Undertaken in conjunction with the Plastic Free Foundation and WWF, the survey was conducted among 23,029 adults under the age of 75 across 34 countries via Ipsos’ Global Advisor online platform.

The United Nations Environmental Assembly (UNEA) has committed to an internationally binding treaty to combat plastic pollution by 2024. The details and scope of such a treaty have not yet been defined.

Seven in 10 support a treaty that sets global rules

Support for a treaty creating global rules for governments to end plastic pollution is highest in Latin America (77%) and Europe (72%), and lowest in North America (60%). The highest level of support for such a treaty is seen in Peru and Colombia (both 81%), while support is lowest in Japan (48%) and the United States (58%).

Ipsos Australia Public Affairs Director, Stuart Clark, said: “Our previous survey showed that ninety percent of people in the countries surveyed support an international treaty to stop plastic pollution. This new research highlights strong support for all countries agreeing to the same set of global rules.”

Support for a comprehensive set of measures to tackle plastic pollution

The survey also reveals that consumers globally believe it is important for the treaty to incorporate five different measures to tackle plastic pollution.

Stuart Clark said: “These high levels of support for measures that go beyond bans to include extended producer responsibility and clear labelling of products show that there’s a strong desire for countries to work together to implement a comprehensive set of rules in a global treaty.”
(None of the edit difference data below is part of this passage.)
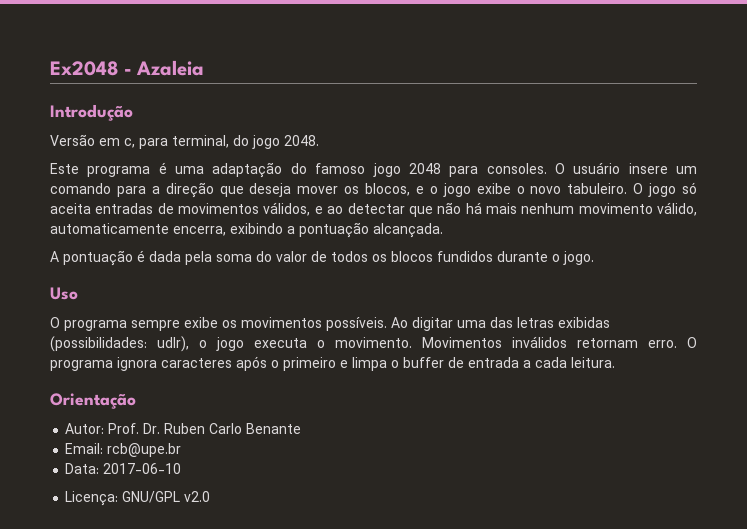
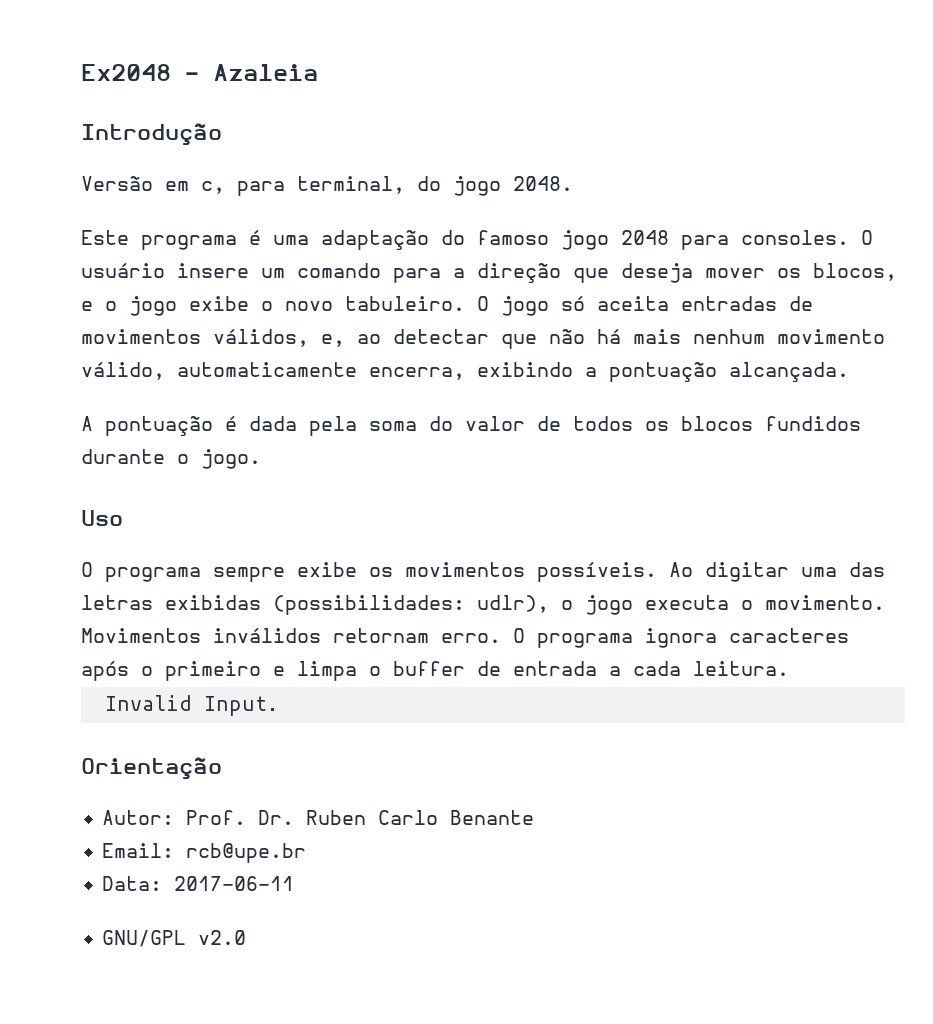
[314,206,323,214] e -> [321,334,345,347] e,
(615, 362) none -> [104,695,278,716] // Invalid Input.
[103,463,182,474] [65,491,119,506] 2017-06-10 // Licença: -> [174,876,295,891] 2017-06-11 //

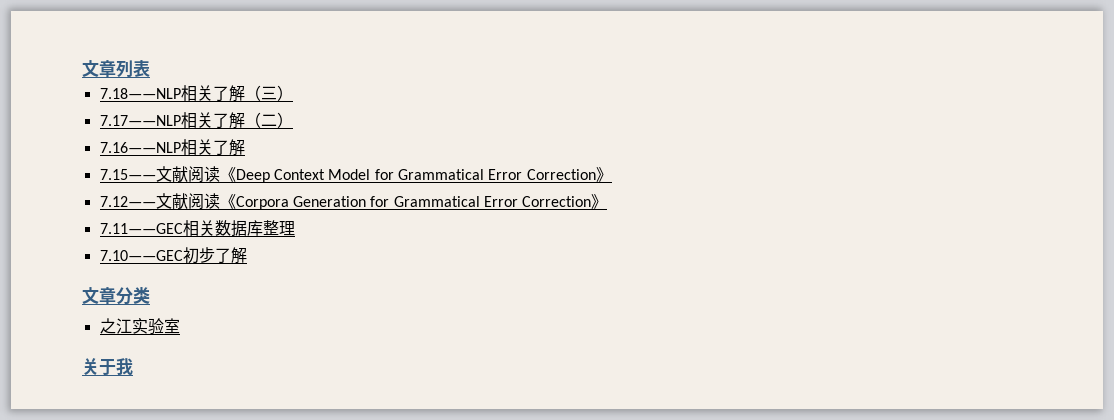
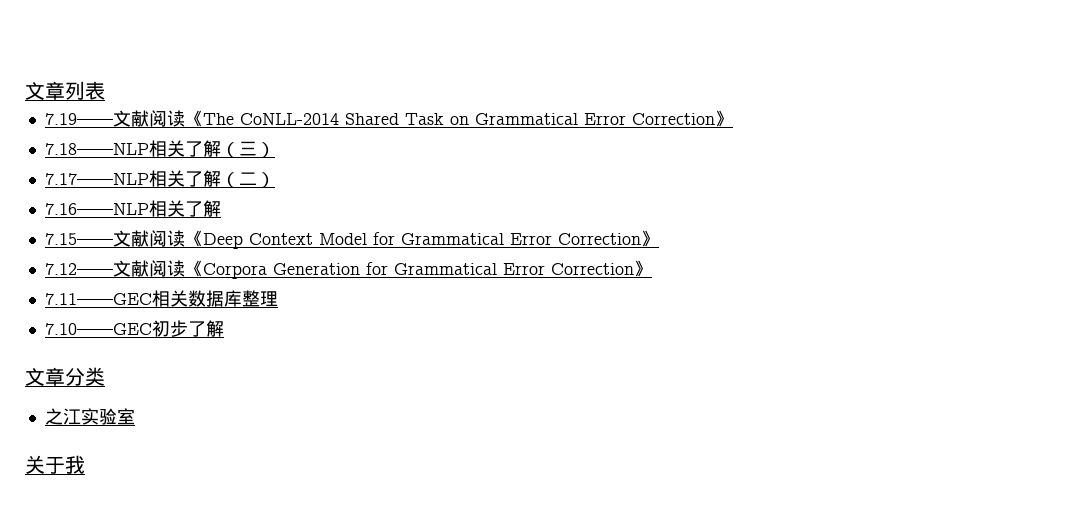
(150, 68) none -> [44,110,733,127] // 7.19——文献阅读《The CoNLL-2014 Shared Task on Grammatical Error Correction》

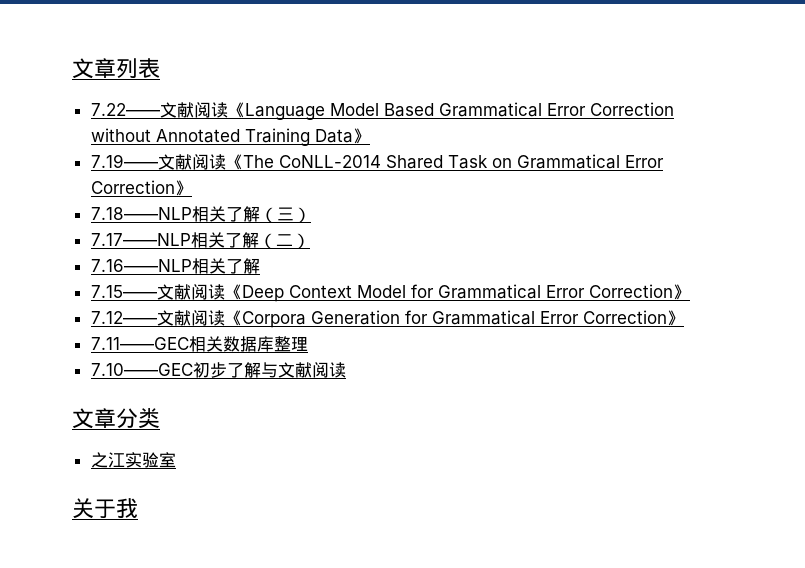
(105, 90) none -> [90,102,674,120] [90,128,370,146] // 7.22——文献阅读《Language Model Based Grammatical Error Correction without Annotated Training Data》
(224, 328) none -> [260,362,346,378] 与文献阅读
  • Clear majorities in every country surveyed, and a global average of 75%, believe that it is important to have global rules to ban unnecessary single-use plastics. Once again, Latin America shows the highest level of support at (81%), followed by Europe (74%). At a country level, Mexico has the highest level of support for global rules to ban unnecessary plastic at 87%, followed by Colombia (85%), Peru, Chile and South Korea (all 82%). Again, Japan has the lowest support for a treaty banning unnecessary plastics (54%), followed by Israel (60%), Sweden and the United States (both 63%).
  • Majorities of people across the 34 countries surveyed believe that it is important to have global rules to ban types of plastic that cannot be easily recycled, with a global average of 77%. Latin America again placed the highest importance on banning such plastics that cannot be easily recycled (84%), followed by APAC countries (75%). Those surveyed in North America (71%) and G-7 countries (72%) placed the least importance on such a ban. By country, Colombia placed the highest level of importance on banning plastics that cannot be easily recycled at 88%, followed by Peru (87%), Mexico and Chile (both 86%). Once again, Japan placed the least importance on such a ban at 53%, followed by Sweden and Israel (69%).
  • Majorities across the countries surveyed believe that it is important for a treaty to have rules making manufacturers and retailers responsible for reducing, re-using and recycling plastic packaging, with a global average of 78%. Latin America has the highest level of support for such rules (83%), while G-7 countries and North America have the lowest (both 73%). South Africa and Mexico place the highest importance on making manufacturers and retailers responsible for reducing, re-using and recycling plastic packaging (both 86%). Japan placed the least importance on this (56%), followed by Poland (69%).
  • In addition, clear majorities believe that it is important to have global rules requiring all new plastic products to contain recycled plastic, with a global average of 76%. The highest level of perceived importance of such rules is seen in Latin America (83%), while the lowest is in G-7 countries (71%). By country, such rules requiring all new plastic products to contain recycled plastic are considered most important in Mexico (87%), South Africa (85%) and Peru (85%). Once again, such rules are least important in Japan (52%), followed by Sweden (65%) and Saudi Arabia (68%).
  • A clear majority also believe that it is important to require labelling of plastic products so that it is clear how to responsibly sort them for reuse, recycling or disposal, with a global average of 77%. The highest level of perceived importance for rules on such labelling is in Latin America (84%) and APAC countries (78%), while the lowest is among G-7 countries and North America (both 74%). Global rules on such labelling is most important in Colombia and Peru (both 88%), and least important in Japan (63%) and Sweden (67%).

About this study

These are the results of a 34-country survey conducted by Ipsos on its Global Advisor online platform. Ipsos interviewed a total of 23,029 adults aged 18-74 in the United States, Canada, Republic of Ireland, Israel, Malaysia, South Africa and Turkey, 20-74 in Thailand, 21-74 in Indonesia and Singapore, and 16-74 in 24 other markets between Friday August 26 and Friday, September 9, 2022. 50 % of South Africa sample was collected between September 30 and October 7, 2022.